• _WRITTEN REQUEST_:
Edit the records below so that every "pose" becomes "view", leaving everything else unchanged.

Stored data
————

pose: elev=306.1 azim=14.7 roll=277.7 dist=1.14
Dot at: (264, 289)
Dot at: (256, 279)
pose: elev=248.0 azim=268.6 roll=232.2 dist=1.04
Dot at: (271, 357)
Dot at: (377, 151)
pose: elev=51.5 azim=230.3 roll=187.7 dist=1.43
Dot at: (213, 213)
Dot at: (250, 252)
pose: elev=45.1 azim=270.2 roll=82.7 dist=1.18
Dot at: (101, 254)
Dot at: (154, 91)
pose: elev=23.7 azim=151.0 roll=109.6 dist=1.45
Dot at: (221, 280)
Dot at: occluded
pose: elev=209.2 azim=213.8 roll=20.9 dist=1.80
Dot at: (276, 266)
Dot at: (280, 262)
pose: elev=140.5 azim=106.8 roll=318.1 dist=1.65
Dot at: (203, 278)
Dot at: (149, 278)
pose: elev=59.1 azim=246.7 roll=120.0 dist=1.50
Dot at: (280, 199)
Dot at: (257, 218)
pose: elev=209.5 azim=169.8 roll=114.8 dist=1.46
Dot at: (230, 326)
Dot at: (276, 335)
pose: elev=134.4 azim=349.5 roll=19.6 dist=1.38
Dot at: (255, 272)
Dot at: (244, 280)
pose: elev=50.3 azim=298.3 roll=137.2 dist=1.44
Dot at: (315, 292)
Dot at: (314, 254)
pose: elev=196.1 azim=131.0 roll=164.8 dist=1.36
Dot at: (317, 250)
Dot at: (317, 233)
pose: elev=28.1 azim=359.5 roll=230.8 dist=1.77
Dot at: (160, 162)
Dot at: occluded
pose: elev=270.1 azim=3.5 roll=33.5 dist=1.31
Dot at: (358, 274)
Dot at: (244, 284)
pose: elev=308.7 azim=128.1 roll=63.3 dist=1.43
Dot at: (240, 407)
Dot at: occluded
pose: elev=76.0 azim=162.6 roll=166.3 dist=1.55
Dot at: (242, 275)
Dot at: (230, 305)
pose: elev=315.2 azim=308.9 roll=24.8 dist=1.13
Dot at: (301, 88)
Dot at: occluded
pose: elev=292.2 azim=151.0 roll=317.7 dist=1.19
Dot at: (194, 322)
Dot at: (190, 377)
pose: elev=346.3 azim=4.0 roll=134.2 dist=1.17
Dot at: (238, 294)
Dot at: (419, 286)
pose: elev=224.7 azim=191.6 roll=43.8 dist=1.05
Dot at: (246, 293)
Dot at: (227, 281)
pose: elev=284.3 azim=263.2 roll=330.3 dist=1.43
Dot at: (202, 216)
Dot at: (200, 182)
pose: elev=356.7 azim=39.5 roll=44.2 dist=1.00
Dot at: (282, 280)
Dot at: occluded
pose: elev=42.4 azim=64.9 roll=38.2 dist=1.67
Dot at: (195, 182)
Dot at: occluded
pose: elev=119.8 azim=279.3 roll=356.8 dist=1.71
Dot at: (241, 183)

————

• _TASK ANSWER_:
view: elev=306.1 azim=14.7 roll=277.7 dist=1.14
Dot at: (264, 289)
Dot at: (256, 279)
view: elev=248.0 azim=268.6 roll=232.2 dist=1.04
Dot at: (271, 357)
Dot at: (377, 151)
view: elev=51.5 azim=230.3 roll=187.7 dist=1.43
Dot at: (213, 213)
Dot at: (250, 252)
view: elev=45.1 azim=270.2 roll=82.7 dist=1.18
Dot at: (101, 254)
Dot at: (154, 91)
view: elev=23.7 azim=151.0 roll=109.6 dist=1.45
Dot at: (221, 280)
Dot at: occluded
view: elev=209.2 azim=213.8 roll=20.9 dist=1.80
Dot at: (276, 266)
Dot at: (280, 262)
view: elev=140.5 azim=106.8 roll=318.1 dist=1.65
Dot at: (203, 278)
Dot at: (149, 278)
view: elev=59.1 azim=246.7 roll=120.0 dist=1.50
Dot at: (280, 199)
Dot at: (257, 218)
view: elev=209.5 azim=169.8 roll=114.8 dist=1.46
Dot at: (230, 326)
Dot at: (276, 335)
view: elev=134.4 azim=349.5 roll=19.6 dist=1.38
Dot at: (255, 272)
Dot at: (244, 280)
view: elev=50.3 azim=298.3 roll=137.2 dist=1.44
Dot at: (315, 292)
Dot at: (314, 254)
view: elev=196.1 azim=131.0 roll=164.8 dist=1.36
Dot at: (317, 250)
Dot at: (317, 233)
view: elev=28.1 azim=359.5 roll=230.8 dist=1.77
Dot at: (160, 162)
Dot at: occluded
view: elev=270.1 azim=3.5 roll=33.5 dist=1.31
Dot at: (358, 274)
Dot at: (244, 284)
view: elev=308.7 azim=128.1 roll=63.3 dist=1.43
Dot at: (240, 407)
Dot at: occluded
view: elev=76.0 azim=162.6 roll=166.3 dist=1.55
Dot at: (242, 275)
Dot at: (230, 305)
view: elev=315.2 azim=308.9 roll=24.8 dist=1.13
Dot at: (301, 88)
Dot at: occluded
view: elev=292.2 azim=151.0 roll=317.7 dist=1.19
Dot at: (194, 322)
Dot at: (190, 377)
view: elev=346.3 azim=4.0 roll=134.2 dist=1.17
Dot at: (238, 294)
Dot at: (419, 286)
view: elev=224.7 azim=191.6 roll=43.8 dist=1.05
Dot at: (246, 293)
Dot at: (227, 281)
view: elev=284.3 azim=263.2 roll=330.3 dist=1.43
Dot at: (202, 216)
Dot at: (200, 182)
view: elev=356.7 azim=39.5 roll=44.2 dist=1.00
Dot at: (282, 280)
Dot at: occluded
view: elev=42.4 azim=64.9 roll=38.2 dist=1.67
Dot at: (195, 182)
Dot at: occluded
view: elev=119.8 azim=279.3 roll=356.8 dist=1.71
Dot at: (241, 183)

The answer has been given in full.